More background on this song from the Traditional Ballad Index

15 Apr

Persian’s Crew (Laws D4)

(The version in the video is based on the one below but includes my own deviations which are, in part, on purpose and, in part, due to forgetfulness!)
Persian's Crew

Sad and dismal is the story that I will tell to you,
About the schooner Persia, her officers and crew;
They sank beneath the waters deep in life to rise no more,
Where wind and desolation sweeps Lake Huron’s rock bound shore.

They left Chicago on their lee, their songs they did resound,
Their hearts were filled with joy and glee, for they were homeward bound;
They little thought the sword of death would meet them on their way
And they so full of joy and life would in Lake Huron lay.

In mystery o’er their fate was sealed, they did collide, some say,
And that is all that will be revealed until the judgment day;
But when the angels take their stand to sweep these waters blue,
They will summon forth at Heaven’s command the Persian’s luckless crew.

No mother’s hand was there to soothe the brow’s distracted pain,
No gentle wife for to caress those cold lips once again;
No sister nor a lover dear or little ones to moan,
But in the deep alone they sleep, far from their friends and home.

Her captain, he is no more, he lost his precious life,
He sank down among Lake Huron’s waves, free from all mortal strife;
A barren coast now hides from view his manly, lifeless form,
And still in death is the heart so true that weathered many a storm.

There was Daniel Sullivan, her mate, with a heart as true and brave,
As ever was compelled by fate to fill a sailor’s grave;
Alas, he lost his noble life, poor Daniel is no more,
He met a sad, untimely end upon Lake Huron’s shore.

Oh, Daniel, Dan, your many friends mourn the fate that has on you frowned,
They look in vain for your return back to Oswego town;
They miss the love glance of your eye, your hand they’ll clasp no more,
For still in death you now do lie upon Lake Huron’s shore.

Her sailors’ names I did not know, excepting one or two,
Down in the deep they all did go, they were a luckless crew;
Not one escaped to land to clear the mystery o’er,
Or to lie adrift by Heaven’s command in lifeless form ashore.

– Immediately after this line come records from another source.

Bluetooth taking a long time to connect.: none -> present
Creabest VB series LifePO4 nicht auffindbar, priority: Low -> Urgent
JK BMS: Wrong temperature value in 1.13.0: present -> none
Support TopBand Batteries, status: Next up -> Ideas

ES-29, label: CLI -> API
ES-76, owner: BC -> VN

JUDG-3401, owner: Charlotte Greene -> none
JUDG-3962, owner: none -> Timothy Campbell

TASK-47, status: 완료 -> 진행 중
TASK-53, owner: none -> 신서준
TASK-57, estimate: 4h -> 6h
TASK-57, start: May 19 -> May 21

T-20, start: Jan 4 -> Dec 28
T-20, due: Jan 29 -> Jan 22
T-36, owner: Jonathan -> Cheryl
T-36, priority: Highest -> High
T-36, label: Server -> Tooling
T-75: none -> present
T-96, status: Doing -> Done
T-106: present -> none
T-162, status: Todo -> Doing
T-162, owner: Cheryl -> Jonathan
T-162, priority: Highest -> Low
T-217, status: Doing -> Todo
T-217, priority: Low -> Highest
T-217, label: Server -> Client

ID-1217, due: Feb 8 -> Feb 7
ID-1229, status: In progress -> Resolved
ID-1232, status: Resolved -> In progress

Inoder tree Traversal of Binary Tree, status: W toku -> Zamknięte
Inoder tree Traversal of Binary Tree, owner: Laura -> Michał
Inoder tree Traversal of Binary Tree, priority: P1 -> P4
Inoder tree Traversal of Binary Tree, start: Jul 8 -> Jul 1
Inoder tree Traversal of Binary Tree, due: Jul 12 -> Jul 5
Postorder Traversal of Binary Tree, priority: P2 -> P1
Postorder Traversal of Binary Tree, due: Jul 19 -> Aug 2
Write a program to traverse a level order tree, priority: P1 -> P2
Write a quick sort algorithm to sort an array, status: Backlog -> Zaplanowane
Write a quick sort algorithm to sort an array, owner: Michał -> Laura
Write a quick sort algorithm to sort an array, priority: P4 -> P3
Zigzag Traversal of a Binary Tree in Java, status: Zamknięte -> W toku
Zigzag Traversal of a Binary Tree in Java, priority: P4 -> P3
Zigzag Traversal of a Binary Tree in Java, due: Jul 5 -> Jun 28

Now around Presque Isle the sea birds scream their mournful notes along,
In chanting to the sad requiem, the mournful funeral song,
They skim along the waters blue and then aloft they soar,
O’er the bodies of the Persian’s crew that lie along the shore.
______________________________________________________

We are back to the repertoire of Minnesota singer Michael Cassius Dean this month with the second of two Great Lakes shipwreck songs (see N.S. Feb. 2013 for the other) recorded from Dean by folklorist Robert Winslow Gordon in 1924. As usual, the text is from Dean’s songster The Flying Cloud and the melody is my transcription of the Gordon recording.

The schooner Persian was headed from Chicago to its home port of Oswego, New York with a cargo of grain in the fall of 1869 when it was caught in a heavy storm just east of the Straits of Mackinac. The eight-man crew was never heard from again. The song began as a poem penned by Oswego man Patrick Fennel, a dear friend of the Persian’s first mate Daniel Sullivan. Fennel’s pen name was Shandy Maguire.[1] The melody used by Dean and other Great Lakes sailors and lumbermen who set the poem to music was one used for many songs in the region. Dean himself used the same air for “As I Rode Down Through Irishtown” (see N.S. Mar. 2013).

Read more about this song on it’s Traditional Ballad Index page: http://www.fresnostate.edu/folklore/ballads/LD04.html

 


[1] Walton, Ivan H. / Joe Grimm. Windjammers: Songs of the Great Lakes Sailors. Detroit: Wayne State Univ. Pr., 2002, p. 191.